How Lead Mining Could Make A Comeback In The UK

How Lead Mining Could Make a Comeback in the UKThe UK's long-dormant lead industry could be on the verge of a revival thanks to a new project being undertaken by London-listed exploration and development firm Minco (LSE:MIO).

In November 2012, the company started a US$1-million, 4,000-meter exploration program in the North Pennine Orefield, a 40-by-35-kilometer area in the Northern English counties of Cumbria, Northumberland and Durham. The region hosts the largest area of zinc-lead mineralization in the country.

Minco also holds interests in projects in Ireland, Canada and Mexico. In 2011, it sold its 23.6-percent interest in the Pallas Green lead-zinc deposit in Ireland to its joint venture partner, Xstrata (LSE:XTA), for $19.4 million.

In the UK, Minco aims to use approaches it developed in Ireland to discover and outline zinc-lead deposits in the North Pennine Orefield. “We have been developing the geological theory behind this new exploration effort for several years,” said Minco's founding director and CEO, Terence McKillen, in a November 2 press release.

A short history of British lead mining

Lead mining has a long history in the UK, with small-scale operations dating back to Roman times. However, it was the Industrial Revolution, and the economic expansion that came with it, that turned lead mining into a thriving business. From 1750 to 1850, the country was the leading producer of the metal, which was in high demand for roofing, piping and other building materials, as well as paint bases and lead shot.

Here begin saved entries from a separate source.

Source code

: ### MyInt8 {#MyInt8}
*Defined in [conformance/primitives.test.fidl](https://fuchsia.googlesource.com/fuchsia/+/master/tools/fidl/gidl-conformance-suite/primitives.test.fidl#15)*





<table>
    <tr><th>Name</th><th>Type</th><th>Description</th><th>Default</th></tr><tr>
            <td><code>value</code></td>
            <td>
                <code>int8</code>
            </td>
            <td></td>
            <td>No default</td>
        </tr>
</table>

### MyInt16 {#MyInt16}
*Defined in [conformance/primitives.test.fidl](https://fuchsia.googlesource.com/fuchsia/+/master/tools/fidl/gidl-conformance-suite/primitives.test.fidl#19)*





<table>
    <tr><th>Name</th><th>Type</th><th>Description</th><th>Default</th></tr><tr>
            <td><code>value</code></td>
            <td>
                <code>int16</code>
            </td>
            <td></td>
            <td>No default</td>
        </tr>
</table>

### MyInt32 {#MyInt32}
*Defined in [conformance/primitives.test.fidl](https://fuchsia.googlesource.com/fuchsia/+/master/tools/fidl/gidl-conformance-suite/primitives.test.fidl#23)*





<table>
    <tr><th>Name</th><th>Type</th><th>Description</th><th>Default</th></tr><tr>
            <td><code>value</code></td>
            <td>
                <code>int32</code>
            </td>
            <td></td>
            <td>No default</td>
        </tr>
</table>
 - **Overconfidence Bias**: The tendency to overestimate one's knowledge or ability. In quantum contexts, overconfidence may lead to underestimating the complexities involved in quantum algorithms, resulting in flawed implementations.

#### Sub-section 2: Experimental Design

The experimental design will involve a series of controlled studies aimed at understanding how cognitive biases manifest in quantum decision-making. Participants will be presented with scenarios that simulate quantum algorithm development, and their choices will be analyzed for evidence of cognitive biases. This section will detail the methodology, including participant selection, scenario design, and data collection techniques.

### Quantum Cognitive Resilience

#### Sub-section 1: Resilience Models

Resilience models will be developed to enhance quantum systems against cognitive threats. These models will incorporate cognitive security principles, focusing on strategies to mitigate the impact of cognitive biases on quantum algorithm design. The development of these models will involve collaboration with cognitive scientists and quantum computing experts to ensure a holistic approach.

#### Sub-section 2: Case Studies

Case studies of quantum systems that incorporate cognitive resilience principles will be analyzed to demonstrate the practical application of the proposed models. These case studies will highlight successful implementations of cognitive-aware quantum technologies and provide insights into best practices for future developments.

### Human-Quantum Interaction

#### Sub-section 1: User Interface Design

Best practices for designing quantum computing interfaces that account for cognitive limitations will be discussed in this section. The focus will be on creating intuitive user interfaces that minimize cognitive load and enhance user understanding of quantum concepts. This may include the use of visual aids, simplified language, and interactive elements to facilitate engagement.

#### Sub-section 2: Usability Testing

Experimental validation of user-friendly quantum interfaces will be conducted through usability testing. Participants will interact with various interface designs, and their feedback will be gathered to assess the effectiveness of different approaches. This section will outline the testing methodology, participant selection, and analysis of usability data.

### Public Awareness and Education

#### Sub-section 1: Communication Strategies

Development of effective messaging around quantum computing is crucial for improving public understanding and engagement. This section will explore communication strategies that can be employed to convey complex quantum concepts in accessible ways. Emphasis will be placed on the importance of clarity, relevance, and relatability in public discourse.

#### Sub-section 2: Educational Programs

During that time, the North Pennine field was the heartland of the industry in the UK. Extraction methods were crude by today's standards, mainly consisting of bell pits or a technique called hushing, which involves damming streams and then releasing them into man-made trenches to remove peat and soil from areas where lead was thought to exist. Later, miners dug shafts into hillsides and hauled the ore out using horses.